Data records
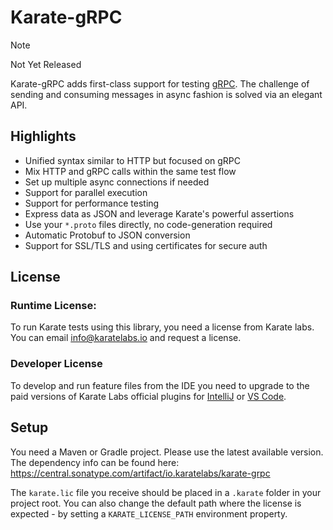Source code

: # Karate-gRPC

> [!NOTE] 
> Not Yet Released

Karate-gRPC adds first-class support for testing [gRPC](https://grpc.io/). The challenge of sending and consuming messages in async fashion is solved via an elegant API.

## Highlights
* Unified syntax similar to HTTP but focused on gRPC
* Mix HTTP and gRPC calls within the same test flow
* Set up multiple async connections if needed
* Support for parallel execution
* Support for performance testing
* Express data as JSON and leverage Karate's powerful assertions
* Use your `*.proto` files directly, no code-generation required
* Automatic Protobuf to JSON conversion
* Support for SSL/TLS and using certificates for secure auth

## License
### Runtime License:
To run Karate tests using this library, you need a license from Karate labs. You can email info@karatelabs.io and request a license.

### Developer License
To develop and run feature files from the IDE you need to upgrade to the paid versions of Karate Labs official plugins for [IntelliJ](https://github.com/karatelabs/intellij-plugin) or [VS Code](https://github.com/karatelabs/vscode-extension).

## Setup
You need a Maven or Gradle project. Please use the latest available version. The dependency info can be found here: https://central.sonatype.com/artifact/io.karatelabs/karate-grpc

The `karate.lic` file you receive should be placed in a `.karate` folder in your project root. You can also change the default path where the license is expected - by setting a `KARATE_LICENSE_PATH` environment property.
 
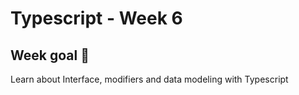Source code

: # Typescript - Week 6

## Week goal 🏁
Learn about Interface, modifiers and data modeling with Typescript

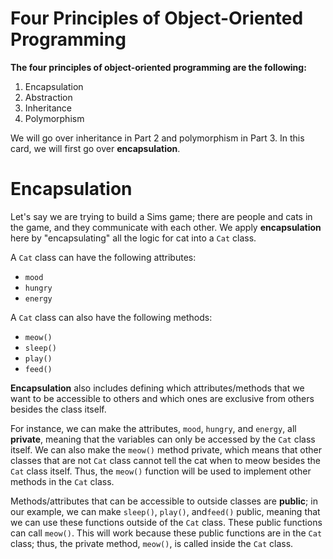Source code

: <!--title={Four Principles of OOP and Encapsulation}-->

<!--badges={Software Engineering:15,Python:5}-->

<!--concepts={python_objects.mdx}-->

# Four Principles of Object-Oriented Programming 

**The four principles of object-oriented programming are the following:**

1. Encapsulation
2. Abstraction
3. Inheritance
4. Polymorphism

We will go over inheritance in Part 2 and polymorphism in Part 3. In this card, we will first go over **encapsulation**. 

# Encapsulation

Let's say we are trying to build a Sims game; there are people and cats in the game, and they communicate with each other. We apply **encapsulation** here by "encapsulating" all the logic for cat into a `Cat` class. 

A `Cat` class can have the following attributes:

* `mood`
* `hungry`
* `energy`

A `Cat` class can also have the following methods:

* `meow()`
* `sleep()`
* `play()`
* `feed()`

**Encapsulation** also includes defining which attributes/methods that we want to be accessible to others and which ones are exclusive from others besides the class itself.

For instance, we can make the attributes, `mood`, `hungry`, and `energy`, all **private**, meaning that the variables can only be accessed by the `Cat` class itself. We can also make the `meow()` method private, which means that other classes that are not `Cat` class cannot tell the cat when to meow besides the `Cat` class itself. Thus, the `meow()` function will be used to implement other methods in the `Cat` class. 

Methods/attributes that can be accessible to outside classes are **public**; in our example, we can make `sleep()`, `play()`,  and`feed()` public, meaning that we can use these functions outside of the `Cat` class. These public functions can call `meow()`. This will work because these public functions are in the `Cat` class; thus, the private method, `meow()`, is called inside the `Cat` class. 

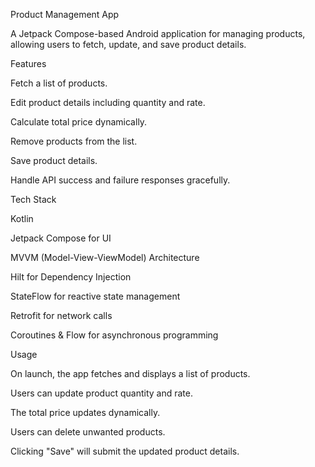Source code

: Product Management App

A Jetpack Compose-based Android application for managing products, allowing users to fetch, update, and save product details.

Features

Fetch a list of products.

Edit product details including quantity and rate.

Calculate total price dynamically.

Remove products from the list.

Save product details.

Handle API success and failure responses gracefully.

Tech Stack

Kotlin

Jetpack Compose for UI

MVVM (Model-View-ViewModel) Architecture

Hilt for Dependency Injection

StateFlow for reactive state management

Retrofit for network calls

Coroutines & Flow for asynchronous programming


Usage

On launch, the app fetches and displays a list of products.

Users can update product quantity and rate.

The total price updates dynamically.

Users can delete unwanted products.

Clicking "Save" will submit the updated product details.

* * *

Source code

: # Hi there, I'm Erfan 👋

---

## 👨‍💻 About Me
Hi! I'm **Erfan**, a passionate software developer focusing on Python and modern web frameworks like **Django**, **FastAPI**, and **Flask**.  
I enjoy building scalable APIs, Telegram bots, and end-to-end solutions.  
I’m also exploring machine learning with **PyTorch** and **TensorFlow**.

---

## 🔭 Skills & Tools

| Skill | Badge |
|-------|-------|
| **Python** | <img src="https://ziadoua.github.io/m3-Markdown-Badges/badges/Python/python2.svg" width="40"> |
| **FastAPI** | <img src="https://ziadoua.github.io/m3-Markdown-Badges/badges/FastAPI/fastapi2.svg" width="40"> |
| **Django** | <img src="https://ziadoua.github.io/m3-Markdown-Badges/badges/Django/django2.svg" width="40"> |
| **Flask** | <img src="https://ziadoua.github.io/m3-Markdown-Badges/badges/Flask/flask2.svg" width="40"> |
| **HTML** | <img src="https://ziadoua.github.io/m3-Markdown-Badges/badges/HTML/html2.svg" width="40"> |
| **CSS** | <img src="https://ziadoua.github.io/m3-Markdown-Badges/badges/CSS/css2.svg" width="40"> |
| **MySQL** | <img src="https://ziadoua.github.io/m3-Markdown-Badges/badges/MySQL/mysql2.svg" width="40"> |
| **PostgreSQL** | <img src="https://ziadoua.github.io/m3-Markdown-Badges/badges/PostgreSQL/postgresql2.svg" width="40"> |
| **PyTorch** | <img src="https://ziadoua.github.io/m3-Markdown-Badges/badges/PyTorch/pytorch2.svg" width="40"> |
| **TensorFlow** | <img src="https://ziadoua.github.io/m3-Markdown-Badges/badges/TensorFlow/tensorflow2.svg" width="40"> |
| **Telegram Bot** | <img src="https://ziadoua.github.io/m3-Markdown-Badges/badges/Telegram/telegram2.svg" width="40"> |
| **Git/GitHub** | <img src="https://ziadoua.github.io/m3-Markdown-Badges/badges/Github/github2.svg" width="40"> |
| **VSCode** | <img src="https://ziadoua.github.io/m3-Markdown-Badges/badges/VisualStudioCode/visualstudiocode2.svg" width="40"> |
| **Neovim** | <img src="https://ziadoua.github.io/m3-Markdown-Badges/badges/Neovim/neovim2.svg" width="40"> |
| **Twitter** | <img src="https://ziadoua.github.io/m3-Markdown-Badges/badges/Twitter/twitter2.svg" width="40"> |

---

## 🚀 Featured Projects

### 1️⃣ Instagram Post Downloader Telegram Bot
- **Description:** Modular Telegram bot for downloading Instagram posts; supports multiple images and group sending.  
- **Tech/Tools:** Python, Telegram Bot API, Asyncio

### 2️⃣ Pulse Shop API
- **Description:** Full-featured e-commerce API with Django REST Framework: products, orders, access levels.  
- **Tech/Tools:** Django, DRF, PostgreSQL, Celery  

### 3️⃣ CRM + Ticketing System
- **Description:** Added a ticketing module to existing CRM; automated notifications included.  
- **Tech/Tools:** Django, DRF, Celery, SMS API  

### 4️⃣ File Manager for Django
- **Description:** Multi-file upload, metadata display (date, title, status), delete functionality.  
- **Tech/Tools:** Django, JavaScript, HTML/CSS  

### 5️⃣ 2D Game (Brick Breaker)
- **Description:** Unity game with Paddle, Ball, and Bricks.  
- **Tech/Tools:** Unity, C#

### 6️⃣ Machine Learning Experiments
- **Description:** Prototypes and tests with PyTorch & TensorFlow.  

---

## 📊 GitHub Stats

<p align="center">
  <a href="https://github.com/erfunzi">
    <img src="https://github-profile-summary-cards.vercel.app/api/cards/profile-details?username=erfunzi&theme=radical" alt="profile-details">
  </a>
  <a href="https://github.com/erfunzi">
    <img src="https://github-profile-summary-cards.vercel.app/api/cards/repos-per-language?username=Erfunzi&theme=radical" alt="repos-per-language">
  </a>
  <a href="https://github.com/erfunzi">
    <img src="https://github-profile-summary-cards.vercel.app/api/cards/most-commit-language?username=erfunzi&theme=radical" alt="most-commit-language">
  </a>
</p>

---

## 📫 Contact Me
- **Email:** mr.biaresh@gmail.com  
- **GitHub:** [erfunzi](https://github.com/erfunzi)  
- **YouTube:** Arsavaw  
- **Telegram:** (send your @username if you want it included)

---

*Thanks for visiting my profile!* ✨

#### [What to work on]
Return, from the data, each line where the string "accessible" occurs.

#### [Written response]
**Encapsulation** also includes defining which attributes/methods that we want to be accessible to others and which ones are exclusive from others besides the class itself.
Methods/attributes that can be accessible to outside classes are **public**; in our example, we can make `sleep()`, `play()`,  and`feed()` public, meaning that we can use these functions outside of the `Cat` class. These public functions can call `meow()`. This will work because these public functions are in the `Cat` class; thus, the private method, `meow()`, is called inside the `Cat` class. 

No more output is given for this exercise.